In summary, the combination of grape variety, terroir, winemaking techniques, aging process, and environmental factors all play a part in creating the diverse flavors found in wine. Each wine has a unique profile, and this is what makes wine tasting such an enjoyable and complex experience.
4. How do you make a wine Red vs. Rosé vs. White?
The primary difference between white, rosé, and red wines lies in the type of grapes used and the winemaking process, particularly how the grapes’ skins are treated during fermentation. Here’s a breakdown:
1. Red Wine
- Grapes Used: Red or black grapes (e.g., Cabernet Sauvignon, Merlot, Petit Verdot).
- Winemaking Process: The key difference with red wine is that the grape skins are left in contact with the juice during fermentation, a process called maceration. This allows the wine to extract color, tannins, and additional flavors from the skins.
2. White Wine
- Grapes Used: White grapes (e.g., Chardonnay, Viognier, Moscato) or red grapes (e.g. Pinot Grigio) with the skins removed before fermentation.

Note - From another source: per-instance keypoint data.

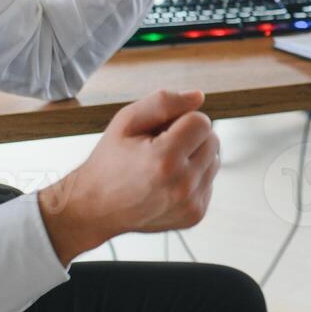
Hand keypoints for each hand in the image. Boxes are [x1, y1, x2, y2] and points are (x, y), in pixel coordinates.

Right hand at [38, 89, 220, 263]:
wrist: (96, 209)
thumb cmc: (110, 160)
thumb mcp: (126, 122)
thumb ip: (163, 102)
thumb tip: (199, 96)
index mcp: (165, 159)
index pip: (202, 122)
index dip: (182, 120)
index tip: (161, 131)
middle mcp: (182, 186)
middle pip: (212, 140)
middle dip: (191, 137)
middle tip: (160, 147)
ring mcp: (190, 204)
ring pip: (214, 160)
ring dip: (194, 157)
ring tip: (164, 166)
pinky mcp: (195, 215)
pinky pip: (209, 181)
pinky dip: (193, 177)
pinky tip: (168, 183)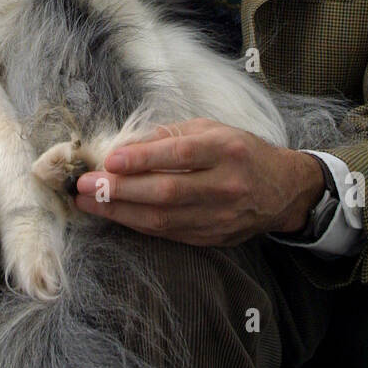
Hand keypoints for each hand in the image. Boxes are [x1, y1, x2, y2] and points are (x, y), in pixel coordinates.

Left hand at [71, 119, 324, 246]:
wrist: (282, 189)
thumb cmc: (240, 151)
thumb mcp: (211, 129)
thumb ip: (169, 136)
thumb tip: (125, 145)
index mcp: (226, 150)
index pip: (180, 155)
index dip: (143, 159)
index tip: (110, 160)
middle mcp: (226, 185)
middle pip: (166, 192)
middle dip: (120, 190)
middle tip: (85, 185)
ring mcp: (220, 216)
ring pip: (163, 219)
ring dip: (120, 211)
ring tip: (88, 202)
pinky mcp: (212, 237)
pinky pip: (168, 233)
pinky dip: (137, 224)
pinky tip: (115, 214)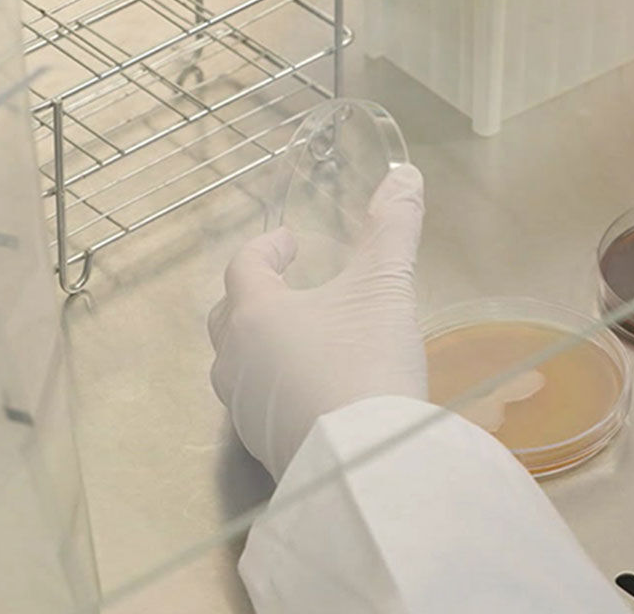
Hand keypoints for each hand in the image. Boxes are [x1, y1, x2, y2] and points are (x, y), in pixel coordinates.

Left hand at [208, 164, 426, 478]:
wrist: (364, 460)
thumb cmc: (365, 360)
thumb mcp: (386, 286)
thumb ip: (392, 228)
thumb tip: (405, 174)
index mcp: (255, 313)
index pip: (245, 267)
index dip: (267, 248)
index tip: (289, 243)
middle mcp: (236, 361)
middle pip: (228, 319)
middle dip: (253, 298)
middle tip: (284, 289)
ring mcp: (245, 411)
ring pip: (239, 368)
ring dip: (263, 348)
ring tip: (301, 343)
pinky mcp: (265, 450)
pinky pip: (261, 408)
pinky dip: (279, 391)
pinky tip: (313, 396)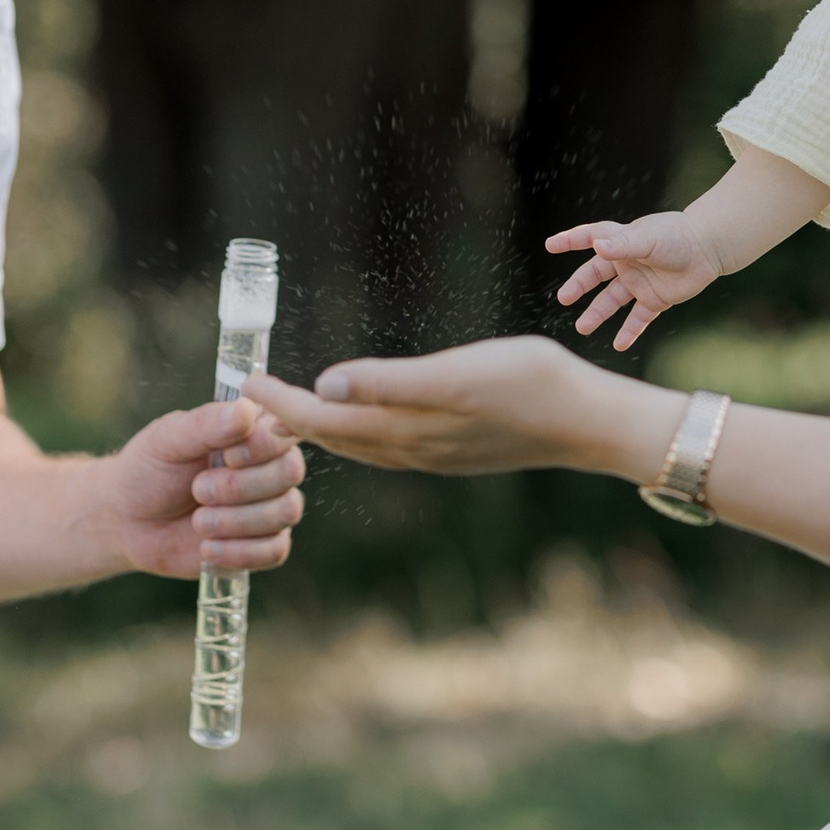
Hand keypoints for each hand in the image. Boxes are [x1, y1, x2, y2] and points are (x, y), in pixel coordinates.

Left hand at [91, 397, 305, 577]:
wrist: (128, 520)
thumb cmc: (150, 469)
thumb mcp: (168, 439)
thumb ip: (207, 423)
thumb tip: (247, 410)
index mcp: (252, 432)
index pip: (285, 432)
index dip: (262, 447)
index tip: (226, 456)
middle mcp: (269, 466)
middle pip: (290, 472)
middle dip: (240, 487)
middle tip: (198, 490)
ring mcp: (269, 506)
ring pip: (285, 512)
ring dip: (237, 521)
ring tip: (198, 522)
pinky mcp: (262, 544)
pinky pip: (276, 550)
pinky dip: (241, 552)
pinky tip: (207, 549)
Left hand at [246, 337, 667, 479]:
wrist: (586, 420)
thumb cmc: (530, 385)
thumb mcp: (459, 375)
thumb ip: (389, 383)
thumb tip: (325, 387)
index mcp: (406, 429)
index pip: (324, 419)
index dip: (280, 403)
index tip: (243, 382)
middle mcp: (410, 449)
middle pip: (332, 437)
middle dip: (287, 419)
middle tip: (247, 397)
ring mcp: (430, 454)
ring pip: (356, 445)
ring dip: (317, 429)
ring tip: (285, 413)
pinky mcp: (449, 450)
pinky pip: (382, 446)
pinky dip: (352, 433)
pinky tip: (355, 423)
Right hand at [548, 212, 724, 349]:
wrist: (709, 249)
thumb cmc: (677, 236)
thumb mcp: (648, 239)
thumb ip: (622, 244)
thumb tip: (597, 247)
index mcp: (621, 241)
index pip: (590, 238)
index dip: (570, 240)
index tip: (550, 245)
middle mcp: (627, 262)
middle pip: (595, 275)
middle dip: (579, 286)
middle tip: (563, 298)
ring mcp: (640, 282)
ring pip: (612, 300)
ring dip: (597, 314)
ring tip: (582, 327)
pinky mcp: (655, 299)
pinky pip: (638, 318)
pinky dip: (629, 331)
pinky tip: (619, 345)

- Winemaking Process: For white wines, the grape skins are usually separated from the juice immediately after crushing, meaning the wine doesn’t extract color or tannins from the skins. The juice then ferments on its own.
3. Rosé Wine
- Grapes Used: Rosé wines are typically made from red or black grapes (e.g., Pinot Noir, Cabernet Franc, Syrah).

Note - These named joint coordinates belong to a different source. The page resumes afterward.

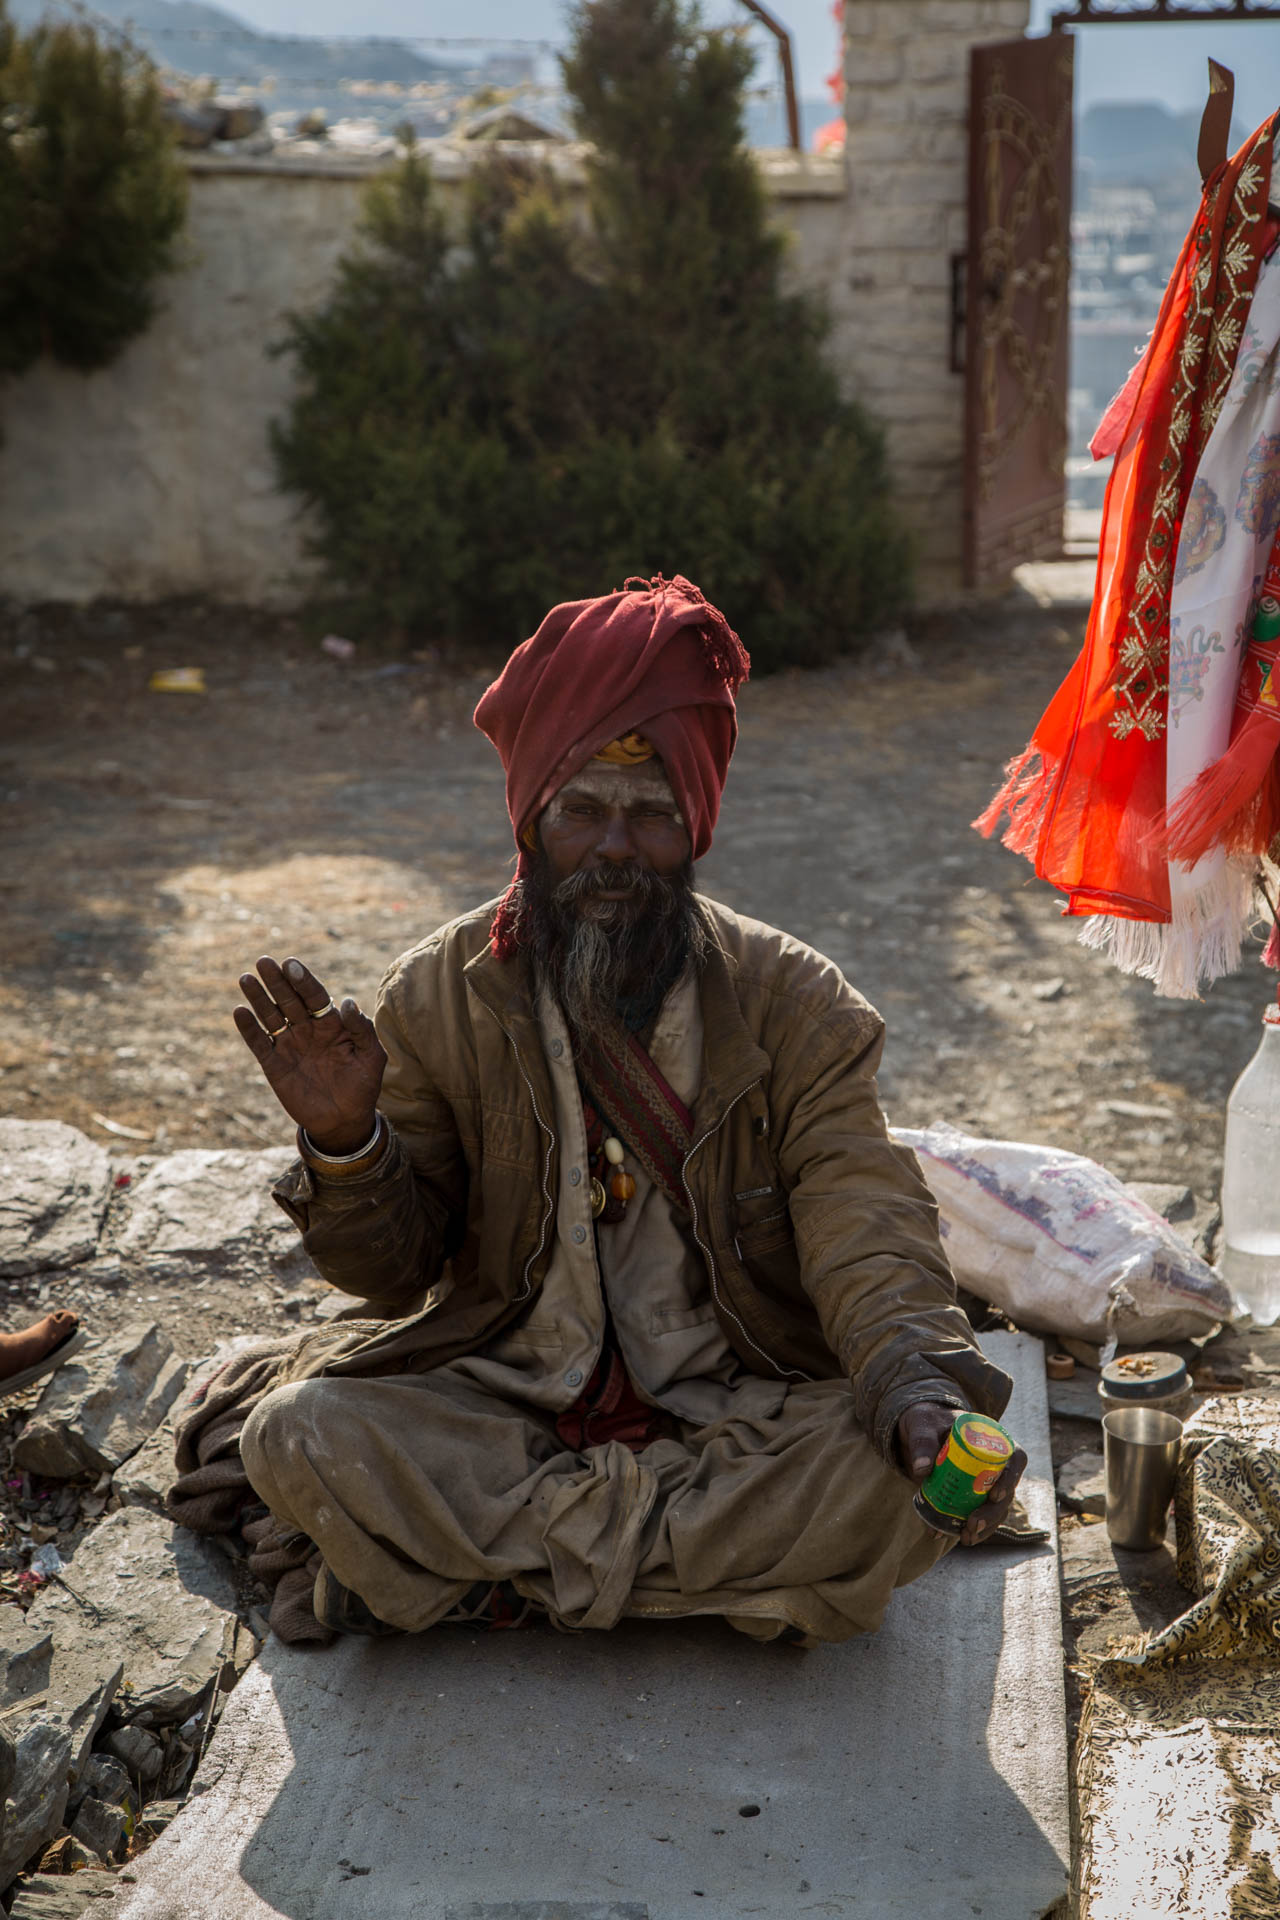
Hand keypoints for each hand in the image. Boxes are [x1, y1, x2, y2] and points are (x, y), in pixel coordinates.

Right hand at [233, 955, 386, 1153]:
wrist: (345, 1120)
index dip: (303, 980)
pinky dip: (249, 1029)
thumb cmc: (363, 1086)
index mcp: (331, 1023)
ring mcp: (289, 1045)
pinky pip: (259, 1043)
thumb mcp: (372, 1056)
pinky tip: (240, 1012)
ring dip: (258, 998)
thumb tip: (347, 1002)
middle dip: (277, 981)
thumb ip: (362, 1028)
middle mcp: (307, 1029)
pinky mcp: (274, 1064)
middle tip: (264, 961)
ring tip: (246, 978)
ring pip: (270, 1016)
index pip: (315, 995)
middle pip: (289, 1000)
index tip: (291, 964)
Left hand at [897, 1401, 1027, 1547]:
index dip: (1010, 1478)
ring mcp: (987, 1480)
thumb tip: (921, 1470)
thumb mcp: (922, 1425)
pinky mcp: (974, 1494)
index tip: (995, 1495)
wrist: (919, 1430)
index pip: (1015, 1458)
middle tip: (973, 1524)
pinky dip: (972, 1528)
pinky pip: (981, 1513)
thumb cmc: (926, 1421)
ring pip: (997, 1507)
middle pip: (1007, 1490)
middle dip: (993, 1513)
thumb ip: (922, 1442)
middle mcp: (995, 1462)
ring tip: (966, 1539)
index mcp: (992, 1439)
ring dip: (985, 1526)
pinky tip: (959, 1537)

- Winemaking Process: Rosé is made using a technique where the grape skins are in contact with the juice for a short period—usually only a few hours to a couple of days—allowing the wine to extract a little bit of color, tannins, and flavor from the skins, but not as much as red wine. After this brief maceration, the skins are removed, and fermentation continues without them.
5. How should I store my wine?
- Store Bottles Horizontally: If the wine has a cork closure, store it on its side. This keeps the cork in contact with the wine, preventing it from drying out and shrinking, which could lead to air entering the bottle and spoiling the wine.

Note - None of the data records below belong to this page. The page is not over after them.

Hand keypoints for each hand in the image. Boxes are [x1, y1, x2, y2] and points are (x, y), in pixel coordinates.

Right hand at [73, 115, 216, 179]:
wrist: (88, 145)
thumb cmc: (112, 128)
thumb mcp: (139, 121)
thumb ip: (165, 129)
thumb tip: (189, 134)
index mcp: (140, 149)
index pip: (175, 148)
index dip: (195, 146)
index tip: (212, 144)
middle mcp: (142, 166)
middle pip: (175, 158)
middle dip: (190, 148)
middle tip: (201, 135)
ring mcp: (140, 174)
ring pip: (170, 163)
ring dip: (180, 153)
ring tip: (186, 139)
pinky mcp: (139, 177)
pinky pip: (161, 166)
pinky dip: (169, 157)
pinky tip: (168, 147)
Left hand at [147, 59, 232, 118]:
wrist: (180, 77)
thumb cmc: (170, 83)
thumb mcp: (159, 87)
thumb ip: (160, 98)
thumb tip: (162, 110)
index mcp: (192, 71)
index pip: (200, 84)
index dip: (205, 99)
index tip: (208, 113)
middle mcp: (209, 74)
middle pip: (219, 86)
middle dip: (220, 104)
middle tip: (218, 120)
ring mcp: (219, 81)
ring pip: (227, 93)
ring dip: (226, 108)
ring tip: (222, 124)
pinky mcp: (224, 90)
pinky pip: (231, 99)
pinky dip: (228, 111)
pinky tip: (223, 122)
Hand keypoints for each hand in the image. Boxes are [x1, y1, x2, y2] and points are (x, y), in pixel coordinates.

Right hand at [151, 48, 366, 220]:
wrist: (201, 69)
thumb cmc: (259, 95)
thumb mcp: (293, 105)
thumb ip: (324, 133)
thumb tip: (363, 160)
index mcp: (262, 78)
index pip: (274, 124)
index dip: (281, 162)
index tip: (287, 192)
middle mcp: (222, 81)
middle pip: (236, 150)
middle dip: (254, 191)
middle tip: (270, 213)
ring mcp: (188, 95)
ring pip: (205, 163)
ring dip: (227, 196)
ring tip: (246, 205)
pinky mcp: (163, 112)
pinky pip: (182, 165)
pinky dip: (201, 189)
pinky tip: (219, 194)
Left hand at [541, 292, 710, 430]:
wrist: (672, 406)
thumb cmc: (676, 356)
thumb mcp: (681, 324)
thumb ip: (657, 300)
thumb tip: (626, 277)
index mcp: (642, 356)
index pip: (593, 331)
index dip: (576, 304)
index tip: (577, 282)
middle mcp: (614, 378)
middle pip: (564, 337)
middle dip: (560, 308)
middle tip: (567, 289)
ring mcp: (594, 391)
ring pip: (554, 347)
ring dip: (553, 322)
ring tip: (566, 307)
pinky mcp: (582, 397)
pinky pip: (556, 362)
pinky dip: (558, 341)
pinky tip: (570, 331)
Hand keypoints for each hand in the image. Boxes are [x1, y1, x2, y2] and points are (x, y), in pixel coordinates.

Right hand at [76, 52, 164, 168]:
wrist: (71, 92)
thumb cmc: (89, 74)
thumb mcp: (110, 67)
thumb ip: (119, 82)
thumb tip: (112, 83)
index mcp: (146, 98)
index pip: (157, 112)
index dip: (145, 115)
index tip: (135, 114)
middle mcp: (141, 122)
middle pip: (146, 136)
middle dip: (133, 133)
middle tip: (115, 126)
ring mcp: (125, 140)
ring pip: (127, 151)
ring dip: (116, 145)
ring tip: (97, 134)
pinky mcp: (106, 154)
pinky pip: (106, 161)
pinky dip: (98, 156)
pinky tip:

- Avoid Direct Light: Wine should be stored in a dark place, away from direct sunlight or artificial light. UV rays from light can degrade the wine and cause it to age prematurely.
- Ideal Temperature: The ideal storage temperature for wine is around 45-65°F with 55°F (13°C) being optimal. This is often referred to as “cellar temperature.” It helps preserve the wine’s flavor and structure.
- Avoid Extremes: Avoid storing wine in places that get too hot (e.g., near radiators, in a car) or too cold (e.g., in a freezer). Temperatures above 70°F can age the wine too quickly, and excessive heat (e.g., a hot car) can cook the wine, making it taste flat or overly ripe. Temperatures below 45°F can dry out the cork, while freezing can cause the wine to expand, potentially breaking the bottle.
6. Why do red wines give me a headache?
Simple answer: It’s complicated, no one knows for sure.
There are a few theories and possible reasons for the headaches.
- Dehydration: It could just be due to being a little dehydrated, or drinking on an empty stomach. (Drinking too much can also cause those headaches)
- Quercetin: A recent study suggests that Quercetin, a flavanol that is considered to be a healthy antioxidant, may be the cause of these headaches. Red wine appears to have almost 10x the quercetin that white wines have, and when it hits your bloodstream it creates quercetin glucuronide which blocks the metabolism for alcohol building up acetaldehyde which is a toxin that certain people might be more sensitive too, and can cause headaches.
- Histamine: a compound found in grape skins. Red wine contains more histamine than white wine because it’s made from the whole grape (including the skin), not just the juice. Some people have a shortage of an enzyme that breaks down histamine in the small intestine. Alcohol also inhibits the enzyme, so the combination may boost histamine levels in the blood, which can dilate blood vessels and cause a headache.
- Sulfites: There are a lot of people that think Sulfites are what cause the headaches. Sulfites are probably not what are causing the red wine headaches as white wines usually have more sulfites than reds.